Svabinsky was inspired to pursue art from an early age, being surrounded by the flora and fauna of the Baroque Flower Gardens and other landmarks of natural beauty found in Kromeriz. He was known to hide from the Palace gardeners in order to take specimens for study, much to their chagrin. However, these auto-didactic studies of the botanic world proved fateful for the young artist, as he began selling his drawings at a local pharmacist at the age of ten. Formal lessons began with mentorships under J. Marak and Eduard Karel in printmaking, followed by studies at the Prague Academy (completed in 1898), applying and being accepted based on the merit of his portfolio alone. At the turn of the century he begun to establish his reputation as a printmaker with particular focus on mezzotint, lithography, and etching. In 1904, he won the gold medal in printmaking at the St. Louis Exhibition. 

The Prague Academy offered Svabinksy a professorship in 1910, which he took, founding the school's print department and becoming it's director, a position he would keep until 1927. In 1910 he also compeleted his first commissioned murals for the government's Municiple House.

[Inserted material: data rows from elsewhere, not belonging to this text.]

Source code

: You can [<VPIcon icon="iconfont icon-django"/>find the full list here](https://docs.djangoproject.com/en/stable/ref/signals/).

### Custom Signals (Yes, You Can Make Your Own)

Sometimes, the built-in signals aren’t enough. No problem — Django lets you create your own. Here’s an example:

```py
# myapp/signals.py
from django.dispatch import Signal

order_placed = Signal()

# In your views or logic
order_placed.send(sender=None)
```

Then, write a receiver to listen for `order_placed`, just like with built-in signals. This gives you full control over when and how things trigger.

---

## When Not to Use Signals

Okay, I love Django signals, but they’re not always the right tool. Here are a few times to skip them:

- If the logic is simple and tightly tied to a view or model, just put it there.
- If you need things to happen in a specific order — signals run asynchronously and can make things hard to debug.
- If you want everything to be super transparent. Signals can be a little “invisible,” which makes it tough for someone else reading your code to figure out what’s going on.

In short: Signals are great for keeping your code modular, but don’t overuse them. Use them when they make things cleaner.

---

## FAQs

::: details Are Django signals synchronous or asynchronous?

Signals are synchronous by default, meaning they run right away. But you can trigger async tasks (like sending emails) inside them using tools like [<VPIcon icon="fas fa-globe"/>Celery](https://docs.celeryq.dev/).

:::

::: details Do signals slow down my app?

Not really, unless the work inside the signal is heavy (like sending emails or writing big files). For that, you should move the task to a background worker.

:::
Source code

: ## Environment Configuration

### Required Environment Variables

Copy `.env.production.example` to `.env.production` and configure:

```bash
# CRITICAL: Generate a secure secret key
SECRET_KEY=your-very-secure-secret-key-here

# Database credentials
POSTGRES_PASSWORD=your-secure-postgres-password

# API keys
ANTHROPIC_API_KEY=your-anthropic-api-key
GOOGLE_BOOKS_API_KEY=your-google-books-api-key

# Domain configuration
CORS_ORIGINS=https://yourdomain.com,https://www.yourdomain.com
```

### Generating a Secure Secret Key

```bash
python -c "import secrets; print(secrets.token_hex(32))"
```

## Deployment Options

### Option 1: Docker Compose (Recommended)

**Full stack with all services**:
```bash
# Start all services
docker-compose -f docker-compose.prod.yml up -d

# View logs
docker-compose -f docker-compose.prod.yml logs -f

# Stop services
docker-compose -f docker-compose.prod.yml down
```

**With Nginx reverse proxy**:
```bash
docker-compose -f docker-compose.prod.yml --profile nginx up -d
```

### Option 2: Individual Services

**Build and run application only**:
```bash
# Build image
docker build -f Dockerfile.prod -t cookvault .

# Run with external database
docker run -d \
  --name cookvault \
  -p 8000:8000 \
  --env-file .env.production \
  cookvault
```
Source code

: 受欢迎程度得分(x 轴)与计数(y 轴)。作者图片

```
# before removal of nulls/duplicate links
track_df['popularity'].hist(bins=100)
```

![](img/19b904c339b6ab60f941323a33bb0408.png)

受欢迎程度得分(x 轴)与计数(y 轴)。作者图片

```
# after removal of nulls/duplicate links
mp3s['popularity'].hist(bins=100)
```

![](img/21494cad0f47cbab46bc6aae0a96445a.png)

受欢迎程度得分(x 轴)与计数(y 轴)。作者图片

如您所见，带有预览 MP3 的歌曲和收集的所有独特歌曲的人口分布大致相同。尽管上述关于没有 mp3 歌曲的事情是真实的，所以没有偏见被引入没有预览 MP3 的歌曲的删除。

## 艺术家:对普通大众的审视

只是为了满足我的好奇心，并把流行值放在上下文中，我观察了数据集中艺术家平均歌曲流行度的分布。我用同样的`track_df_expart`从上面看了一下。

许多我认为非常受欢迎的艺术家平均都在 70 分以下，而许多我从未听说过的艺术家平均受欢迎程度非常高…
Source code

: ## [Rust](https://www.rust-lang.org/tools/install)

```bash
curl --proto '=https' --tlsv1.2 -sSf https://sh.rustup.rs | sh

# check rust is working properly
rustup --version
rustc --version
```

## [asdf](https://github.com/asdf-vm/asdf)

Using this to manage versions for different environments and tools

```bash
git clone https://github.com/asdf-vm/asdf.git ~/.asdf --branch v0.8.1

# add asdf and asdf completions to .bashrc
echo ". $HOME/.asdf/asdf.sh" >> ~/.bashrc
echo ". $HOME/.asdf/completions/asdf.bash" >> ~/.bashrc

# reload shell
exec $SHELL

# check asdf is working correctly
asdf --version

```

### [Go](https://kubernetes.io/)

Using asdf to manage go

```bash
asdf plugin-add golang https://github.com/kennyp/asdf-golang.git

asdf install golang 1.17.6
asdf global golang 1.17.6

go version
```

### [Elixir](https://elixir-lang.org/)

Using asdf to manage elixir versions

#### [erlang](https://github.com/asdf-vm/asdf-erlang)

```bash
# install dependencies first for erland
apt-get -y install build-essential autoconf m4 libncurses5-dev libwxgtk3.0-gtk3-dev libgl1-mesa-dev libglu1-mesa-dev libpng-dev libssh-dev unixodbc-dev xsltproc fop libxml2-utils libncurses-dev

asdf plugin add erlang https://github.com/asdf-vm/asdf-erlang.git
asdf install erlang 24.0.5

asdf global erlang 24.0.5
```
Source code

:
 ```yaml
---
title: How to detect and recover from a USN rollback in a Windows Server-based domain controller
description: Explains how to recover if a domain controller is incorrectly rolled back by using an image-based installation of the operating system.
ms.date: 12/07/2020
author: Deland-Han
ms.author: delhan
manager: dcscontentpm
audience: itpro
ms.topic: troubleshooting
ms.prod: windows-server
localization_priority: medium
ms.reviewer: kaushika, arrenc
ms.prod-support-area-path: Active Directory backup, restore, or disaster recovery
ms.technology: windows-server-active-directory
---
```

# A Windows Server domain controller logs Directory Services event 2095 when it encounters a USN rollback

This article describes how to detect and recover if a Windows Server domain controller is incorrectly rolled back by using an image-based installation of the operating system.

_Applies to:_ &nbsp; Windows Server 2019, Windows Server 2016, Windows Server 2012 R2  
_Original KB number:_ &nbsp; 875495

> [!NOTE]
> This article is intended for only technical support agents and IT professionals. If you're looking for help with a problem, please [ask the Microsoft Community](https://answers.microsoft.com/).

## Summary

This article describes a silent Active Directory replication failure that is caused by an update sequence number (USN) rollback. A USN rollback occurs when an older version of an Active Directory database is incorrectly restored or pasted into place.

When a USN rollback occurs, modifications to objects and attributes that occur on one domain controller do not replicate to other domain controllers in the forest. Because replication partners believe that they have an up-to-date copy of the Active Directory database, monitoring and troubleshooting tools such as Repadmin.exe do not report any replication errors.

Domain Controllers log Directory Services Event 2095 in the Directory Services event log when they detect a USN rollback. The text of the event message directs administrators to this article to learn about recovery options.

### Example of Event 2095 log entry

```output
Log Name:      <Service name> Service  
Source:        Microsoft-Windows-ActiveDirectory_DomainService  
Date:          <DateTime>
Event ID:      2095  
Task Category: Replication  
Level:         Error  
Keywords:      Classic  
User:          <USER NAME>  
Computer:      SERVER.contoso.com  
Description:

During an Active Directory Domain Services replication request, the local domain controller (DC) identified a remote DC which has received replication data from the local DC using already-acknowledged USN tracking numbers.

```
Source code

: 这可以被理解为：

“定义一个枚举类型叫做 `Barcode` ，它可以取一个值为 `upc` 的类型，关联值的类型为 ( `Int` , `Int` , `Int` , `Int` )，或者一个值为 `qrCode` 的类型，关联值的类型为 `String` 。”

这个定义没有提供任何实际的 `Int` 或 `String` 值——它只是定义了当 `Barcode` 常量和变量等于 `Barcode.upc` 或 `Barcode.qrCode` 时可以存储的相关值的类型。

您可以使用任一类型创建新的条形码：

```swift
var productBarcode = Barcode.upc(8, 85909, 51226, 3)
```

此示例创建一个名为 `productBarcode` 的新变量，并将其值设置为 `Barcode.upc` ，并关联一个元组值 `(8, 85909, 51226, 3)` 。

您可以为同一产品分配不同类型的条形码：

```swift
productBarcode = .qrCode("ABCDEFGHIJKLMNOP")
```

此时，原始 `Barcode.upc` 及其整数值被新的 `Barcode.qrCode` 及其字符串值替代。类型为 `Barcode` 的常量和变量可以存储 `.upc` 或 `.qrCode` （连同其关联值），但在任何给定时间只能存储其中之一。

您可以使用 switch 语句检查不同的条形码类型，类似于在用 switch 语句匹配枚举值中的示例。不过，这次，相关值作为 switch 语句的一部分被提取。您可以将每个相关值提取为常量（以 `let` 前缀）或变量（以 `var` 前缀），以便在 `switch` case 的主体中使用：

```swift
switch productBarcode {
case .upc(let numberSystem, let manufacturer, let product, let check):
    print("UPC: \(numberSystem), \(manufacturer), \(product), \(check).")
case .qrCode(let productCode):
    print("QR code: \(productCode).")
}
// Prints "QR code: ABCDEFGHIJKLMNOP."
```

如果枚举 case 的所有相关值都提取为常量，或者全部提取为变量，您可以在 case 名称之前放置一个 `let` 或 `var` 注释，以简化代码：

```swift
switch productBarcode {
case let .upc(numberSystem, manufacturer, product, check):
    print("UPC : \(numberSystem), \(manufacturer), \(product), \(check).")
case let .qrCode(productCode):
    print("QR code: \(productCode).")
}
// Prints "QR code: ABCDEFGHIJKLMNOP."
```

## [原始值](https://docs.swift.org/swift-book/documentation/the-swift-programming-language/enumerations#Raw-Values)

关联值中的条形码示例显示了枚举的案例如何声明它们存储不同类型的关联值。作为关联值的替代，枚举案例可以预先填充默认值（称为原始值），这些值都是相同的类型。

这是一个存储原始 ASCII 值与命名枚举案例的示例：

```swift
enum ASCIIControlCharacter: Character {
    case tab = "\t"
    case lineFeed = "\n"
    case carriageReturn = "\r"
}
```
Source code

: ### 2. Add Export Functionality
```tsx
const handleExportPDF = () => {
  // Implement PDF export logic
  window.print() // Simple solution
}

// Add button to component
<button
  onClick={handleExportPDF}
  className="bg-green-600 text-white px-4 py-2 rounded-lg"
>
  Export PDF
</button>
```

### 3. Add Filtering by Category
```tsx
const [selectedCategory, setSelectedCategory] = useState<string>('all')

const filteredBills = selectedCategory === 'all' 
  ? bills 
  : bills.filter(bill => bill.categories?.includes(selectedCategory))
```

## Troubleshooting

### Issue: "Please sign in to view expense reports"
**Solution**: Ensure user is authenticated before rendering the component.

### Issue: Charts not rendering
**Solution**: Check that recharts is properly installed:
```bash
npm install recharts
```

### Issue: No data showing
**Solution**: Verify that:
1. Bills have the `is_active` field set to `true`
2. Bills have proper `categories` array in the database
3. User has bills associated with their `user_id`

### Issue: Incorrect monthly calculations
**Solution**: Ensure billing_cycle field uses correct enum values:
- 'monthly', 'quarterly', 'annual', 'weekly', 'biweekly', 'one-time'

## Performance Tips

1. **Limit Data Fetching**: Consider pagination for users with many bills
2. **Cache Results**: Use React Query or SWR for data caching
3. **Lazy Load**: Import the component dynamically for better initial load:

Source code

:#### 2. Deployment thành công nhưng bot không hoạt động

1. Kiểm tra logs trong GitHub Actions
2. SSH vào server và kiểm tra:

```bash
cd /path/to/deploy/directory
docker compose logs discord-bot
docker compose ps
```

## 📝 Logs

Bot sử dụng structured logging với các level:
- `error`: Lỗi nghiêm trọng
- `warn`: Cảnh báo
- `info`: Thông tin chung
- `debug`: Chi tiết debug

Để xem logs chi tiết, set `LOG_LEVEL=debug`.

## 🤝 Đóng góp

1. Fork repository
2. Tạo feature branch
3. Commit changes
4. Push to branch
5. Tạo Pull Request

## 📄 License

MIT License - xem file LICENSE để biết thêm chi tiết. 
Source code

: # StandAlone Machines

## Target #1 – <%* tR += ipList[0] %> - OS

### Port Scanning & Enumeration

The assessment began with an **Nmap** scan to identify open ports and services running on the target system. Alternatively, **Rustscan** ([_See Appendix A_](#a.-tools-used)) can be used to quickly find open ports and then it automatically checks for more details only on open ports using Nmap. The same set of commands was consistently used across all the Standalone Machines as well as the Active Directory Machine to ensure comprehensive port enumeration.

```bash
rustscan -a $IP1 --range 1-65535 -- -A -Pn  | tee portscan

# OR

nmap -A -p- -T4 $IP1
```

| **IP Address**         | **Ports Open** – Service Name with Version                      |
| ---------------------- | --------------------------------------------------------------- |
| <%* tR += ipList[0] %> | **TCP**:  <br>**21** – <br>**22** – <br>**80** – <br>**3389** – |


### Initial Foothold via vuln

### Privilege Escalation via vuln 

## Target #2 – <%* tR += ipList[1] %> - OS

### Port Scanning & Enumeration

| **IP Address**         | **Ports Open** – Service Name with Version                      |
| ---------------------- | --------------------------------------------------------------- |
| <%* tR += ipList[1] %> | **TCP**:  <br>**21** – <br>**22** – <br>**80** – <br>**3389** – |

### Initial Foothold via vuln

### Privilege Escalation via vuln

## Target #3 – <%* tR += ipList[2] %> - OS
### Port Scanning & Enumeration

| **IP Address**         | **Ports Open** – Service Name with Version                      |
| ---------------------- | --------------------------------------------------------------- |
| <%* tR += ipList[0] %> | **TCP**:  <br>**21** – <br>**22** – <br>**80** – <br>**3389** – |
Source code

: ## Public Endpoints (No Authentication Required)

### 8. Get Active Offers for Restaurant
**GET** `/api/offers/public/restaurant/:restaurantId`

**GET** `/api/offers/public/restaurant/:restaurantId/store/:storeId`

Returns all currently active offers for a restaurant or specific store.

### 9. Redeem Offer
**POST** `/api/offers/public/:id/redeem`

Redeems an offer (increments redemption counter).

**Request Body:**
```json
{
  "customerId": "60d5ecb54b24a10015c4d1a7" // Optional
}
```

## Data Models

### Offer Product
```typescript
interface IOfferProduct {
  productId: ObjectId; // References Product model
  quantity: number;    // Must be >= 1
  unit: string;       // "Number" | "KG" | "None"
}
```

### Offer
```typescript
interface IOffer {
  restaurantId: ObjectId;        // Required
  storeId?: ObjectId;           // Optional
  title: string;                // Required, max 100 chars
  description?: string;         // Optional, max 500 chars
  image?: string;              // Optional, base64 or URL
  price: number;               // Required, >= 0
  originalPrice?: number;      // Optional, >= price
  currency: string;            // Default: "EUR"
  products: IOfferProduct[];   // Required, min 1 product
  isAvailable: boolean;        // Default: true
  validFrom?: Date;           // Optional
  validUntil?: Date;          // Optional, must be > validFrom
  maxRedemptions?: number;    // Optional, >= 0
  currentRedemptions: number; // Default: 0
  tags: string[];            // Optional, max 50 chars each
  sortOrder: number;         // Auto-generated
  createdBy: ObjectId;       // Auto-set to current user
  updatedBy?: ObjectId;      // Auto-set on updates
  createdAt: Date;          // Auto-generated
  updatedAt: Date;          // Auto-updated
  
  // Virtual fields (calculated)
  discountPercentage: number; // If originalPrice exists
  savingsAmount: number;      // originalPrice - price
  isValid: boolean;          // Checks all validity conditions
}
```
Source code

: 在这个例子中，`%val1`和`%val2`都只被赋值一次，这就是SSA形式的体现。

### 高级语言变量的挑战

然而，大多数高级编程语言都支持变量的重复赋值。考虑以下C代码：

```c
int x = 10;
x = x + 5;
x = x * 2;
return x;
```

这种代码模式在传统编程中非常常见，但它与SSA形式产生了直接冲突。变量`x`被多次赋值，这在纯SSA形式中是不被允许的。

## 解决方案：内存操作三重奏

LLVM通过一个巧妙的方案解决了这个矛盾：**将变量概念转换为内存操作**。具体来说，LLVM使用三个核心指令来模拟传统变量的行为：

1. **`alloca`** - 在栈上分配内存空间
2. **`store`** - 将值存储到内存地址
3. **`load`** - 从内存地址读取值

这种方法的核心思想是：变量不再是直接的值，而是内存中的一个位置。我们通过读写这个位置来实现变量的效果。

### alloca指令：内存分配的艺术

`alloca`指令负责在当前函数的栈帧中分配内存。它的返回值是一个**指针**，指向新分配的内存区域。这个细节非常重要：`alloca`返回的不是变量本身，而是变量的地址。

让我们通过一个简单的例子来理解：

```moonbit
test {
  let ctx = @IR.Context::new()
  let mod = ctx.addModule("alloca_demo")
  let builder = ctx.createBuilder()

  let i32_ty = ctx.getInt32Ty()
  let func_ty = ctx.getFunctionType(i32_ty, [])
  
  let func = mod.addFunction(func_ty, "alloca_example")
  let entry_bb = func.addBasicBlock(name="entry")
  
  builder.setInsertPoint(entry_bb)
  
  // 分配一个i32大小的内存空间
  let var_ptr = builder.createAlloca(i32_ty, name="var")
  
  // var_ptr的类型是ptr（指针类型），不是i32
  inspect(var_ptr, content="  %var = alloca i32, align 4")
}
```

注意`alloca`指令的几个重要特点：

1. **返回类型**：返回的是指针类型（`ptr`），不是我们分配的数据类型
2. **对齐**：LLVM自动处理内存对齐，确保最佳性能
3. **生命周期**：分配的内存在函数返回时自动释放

For the next twenty years he continued to research and improve his skills in printmaking, adding woodengraving to his oeuvre as well as stained-glass design, postage stamp and banknote design, and further mural painting for churches and other landmarks. Of note was Svabinsky's continued acceptance in the changing political tides of the country as World War II approached, ended, and the country came under communist rule: though he was considered a Modernist -- which would come under great scrutiny, often at the cost of an artist's career, by the government -- his work had been founded in classical roots and he was therefor allowed to continue to work. Along with twenty-seven other Czechoslovakian artists he was awarded the "National Artist" title in 1945.

Svabinsky lived and worked in Kozlov for the second half of his career, and he died there on February 10, 1962.